Every record below must be returned word for word, with the pictures left out.

Plain-text document sources:
————————
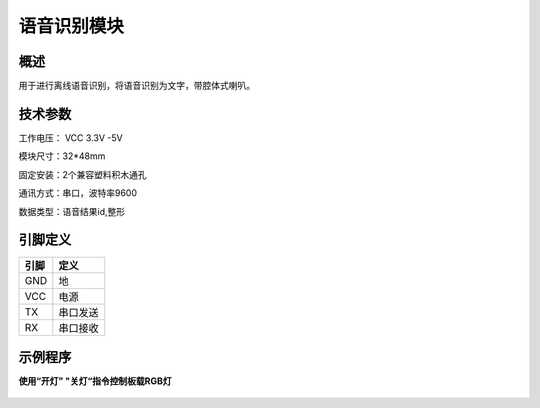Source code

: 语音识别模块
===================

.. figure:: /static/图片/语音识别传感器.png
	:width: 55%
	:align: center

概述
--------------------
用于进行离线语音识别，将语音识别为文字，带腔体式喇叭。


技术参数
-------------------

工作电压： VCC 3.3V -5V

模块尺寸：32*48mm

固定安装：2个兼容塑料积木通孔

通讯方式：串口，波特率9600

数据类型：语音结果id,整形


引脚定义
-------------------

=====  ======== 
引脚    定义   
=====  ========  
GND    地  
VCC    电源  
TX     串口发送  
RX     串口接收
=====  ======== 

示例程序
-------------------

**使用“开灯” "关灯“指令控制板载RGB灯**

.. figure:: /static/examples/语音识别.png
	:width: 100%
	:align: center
————————
Solution to the exercise:
Source code

: 语音识别模块
===================

.. figure:: /static/图片/语音识别传感器.png
	:width: 55%
	:align: center

概述
--------------------
用于进行离线语音识别，将语音识别为文字，带腔体式喇叭。


技术参数
-------------------

工作电压： VCC 3.3V -5V

模块尺寸：32*48mm

固定安装：2个兼容塑料积木通孔

通讯方式：串口，波特率9600

数据类型：语音结果id,整形


引脚定义
-------------------

=====  ======== 
引脚    定义   
=====  ========  
GND    地  
VCC    电源  
TX     串口发送  
RX     串口接收
=====  ======== 

示例程序
-------------------

**使用“开灯” "关灯“指令控制板载RGB灯**

.. figure:: /static/examples/语音识别.png
	:width: 100%
	:align: center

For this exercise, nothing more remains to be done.